TEXT PASSAGE:
This is a question from the book Contemporary Abstract Algebra, specifically chapter 6 on isomorphisms. The question is:
Suppose that $\phi: Z_{20} \to Z_{20}$ is an automorphism and $\phi(5) = 5$. What are the possibilities of $\phi(x)$?
Attempt of Solution
I have made an attempt at solving it. Firstly, we know that an isomorphism carries the identity of the first group to the identity of the second group. Since the identity is $0$, and it is an automorphism, so $\phi(0) = 0$.
Next up, we know that an isomorphism preserves the order of an element. So I made a list of all elements of $Z_{20}$ with the same order. For reference, here's the list (excluding $5$ and $0$): \begin{align*} 1) & \, \{1, 3, 7, 9, 11, 13, 17, 19 \} &\text{ (Order is 20) } \\ 2) & \, \{2, 6, 14, 18 \} &\text{ (Order is 10) } \\ 3) & \, \{4, 8, 12, 16 \} &\text{ (Order is 5) } \\ 4) & \, \{10 \} &\text{ (Order is 2) } \\ 5) & \, \{15 \} &\text{ (Order is 4) } \\ \end{align*} So we can restrict $\phi$ in that if it is an automorphism, it must map $0, 5, 10$ and $15$ to themselves. Also, it can only map the rest of the elements to some element in their set otherwise order will change.

SUPPLIED DATA:
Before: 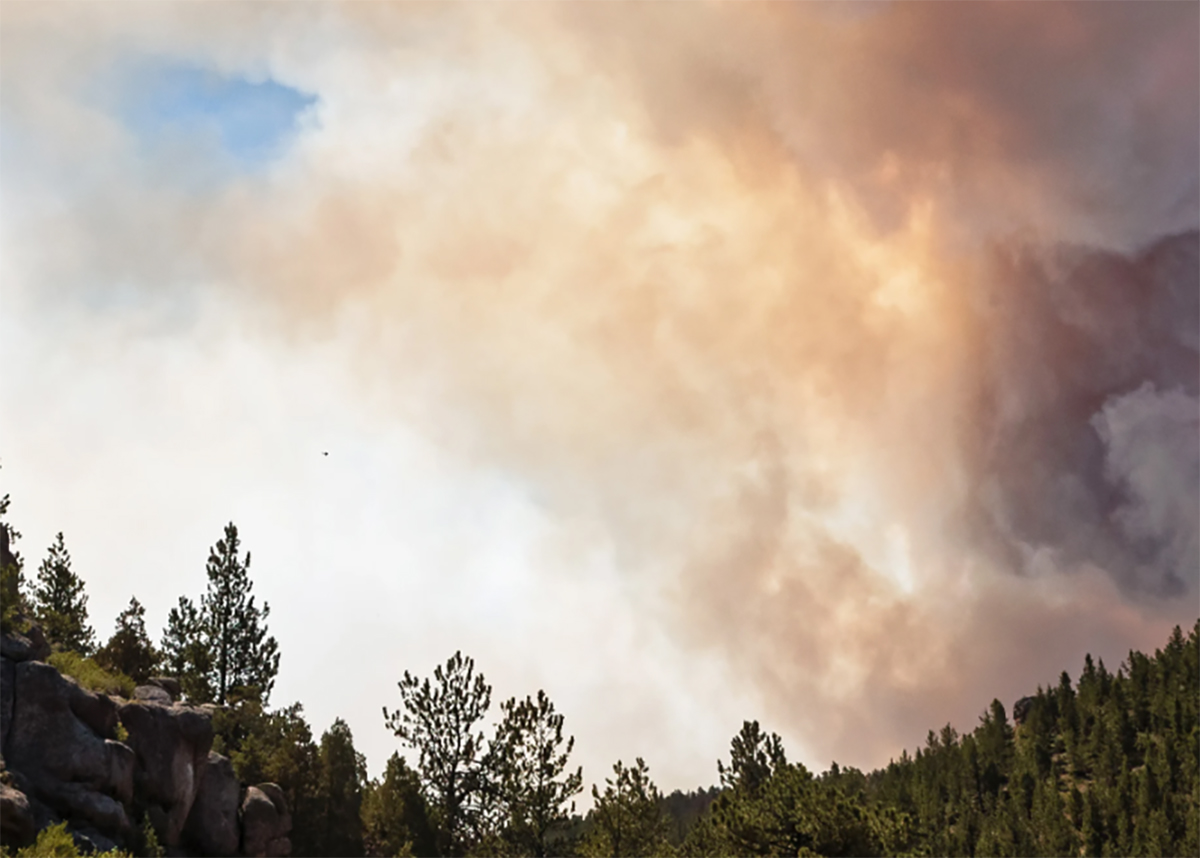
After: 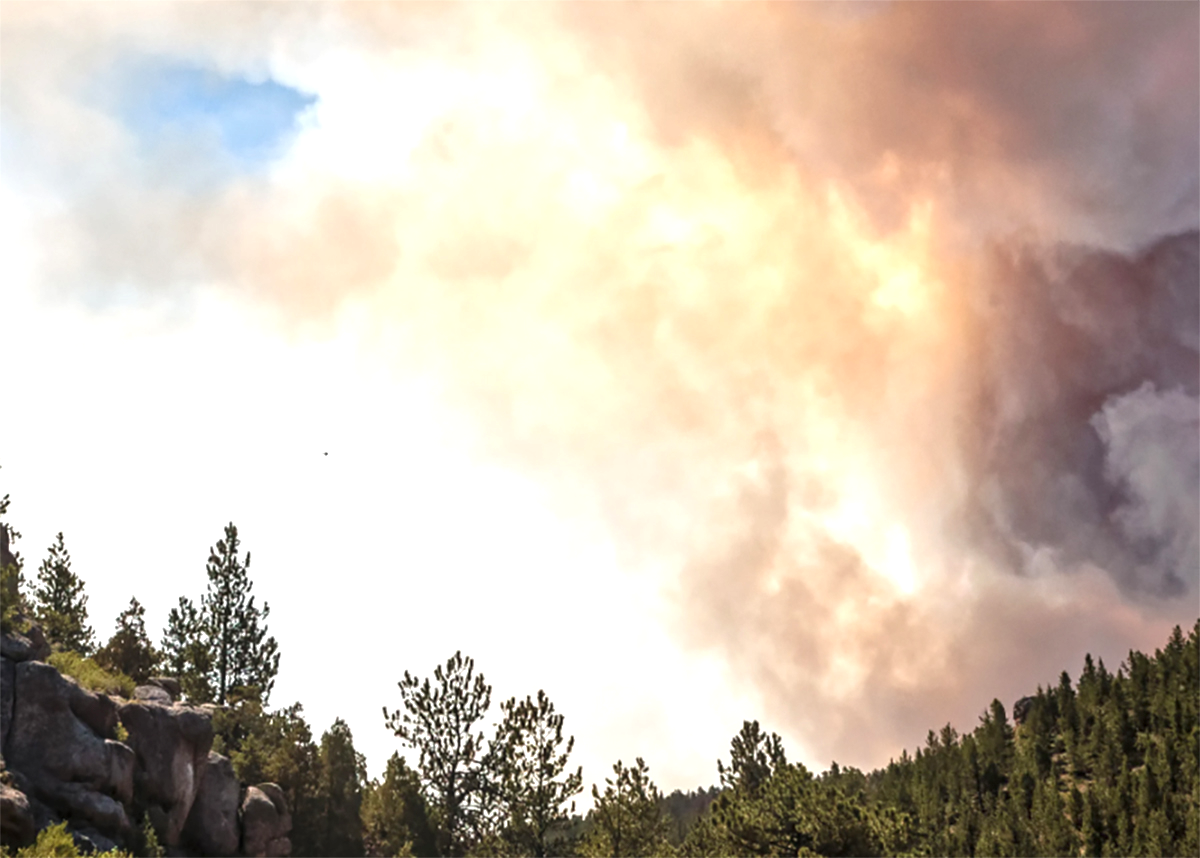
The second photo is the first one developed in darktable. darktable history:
exposure: exposure 0.562 EV, compensate highlight preservation false
local contrast: on, module defaults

REQUIREMENT 1: Reproduce the stretch of the automorphism question from "This is a question" through "possibilities of $\phi(x)$?", word for word.
REQUIREMENT 2: Please swap "developed" for "edited" in the entries and give them again with everything else unchanged, leaving out the pictures.

EXERCISE SOLUTION 1:
This is a question from the book Contemporary Abstract Algebra, specifically chapter 6 on isomorphisms. The question is:
Suppose that $\phi: Z_{20} \to Z_{20}$ is an automorphism and $\phi(5) = 5$. What are the possibilities of $\phi(x)$?

EXERCISE SOLUTION 2:
Before: 
After: 
The second photo is the first one edited in darktable. darktable history:
exposure: exposure 0.562 EV, compensate highlight preservation false
local contrast: on, module defaults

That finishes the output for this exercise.